Before and after object boxes
==================================================

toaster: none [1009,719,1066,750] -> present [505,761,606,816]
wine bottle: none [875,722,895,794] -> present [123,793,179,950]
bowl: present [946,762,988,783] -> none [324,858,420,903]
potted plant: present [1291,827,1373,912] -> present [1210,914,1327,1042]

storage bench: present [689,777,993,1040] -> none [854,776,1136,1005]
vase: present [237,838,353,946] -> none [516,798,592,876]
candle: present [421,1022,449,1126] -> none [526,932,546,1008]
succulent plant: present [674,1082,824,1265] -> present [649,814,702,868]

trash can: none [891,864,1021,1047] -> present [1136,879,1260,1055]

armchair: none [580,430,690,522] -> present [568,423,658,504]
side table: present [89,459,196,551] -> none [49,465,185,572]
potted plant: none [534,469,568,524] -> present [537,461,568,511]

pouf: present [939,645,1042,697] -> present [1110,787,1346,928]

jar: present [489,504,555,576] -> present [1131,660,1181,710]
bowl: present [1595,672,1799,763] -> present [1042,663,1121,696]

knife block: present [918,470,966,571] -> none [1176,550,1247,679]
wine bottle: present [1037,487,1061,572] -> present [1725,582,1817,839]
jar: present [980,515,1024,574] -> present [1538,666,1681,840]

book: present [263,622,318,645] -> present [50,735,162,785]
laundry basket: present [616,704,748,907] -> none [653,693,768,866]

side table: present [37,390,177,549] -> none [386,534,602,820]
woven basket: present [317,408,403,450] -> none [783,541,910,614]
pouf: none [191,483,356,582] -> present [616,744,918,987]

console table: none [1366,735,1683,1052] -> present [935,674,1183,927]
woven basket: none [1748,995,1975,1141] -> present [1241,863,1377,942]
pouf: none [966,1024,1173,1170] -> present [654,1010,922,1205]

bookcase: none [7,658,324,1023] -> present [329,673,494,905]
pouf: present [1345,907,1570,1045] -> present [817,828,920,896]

==================================================

Scan the lines above for the word "wine" and copy every one where it occurs.

wine bottle: none [875,722,895,794] -> present [123,793,179,950]
wine bottle: present [1037,487,1061,572] -> present [1725,582,1817,839]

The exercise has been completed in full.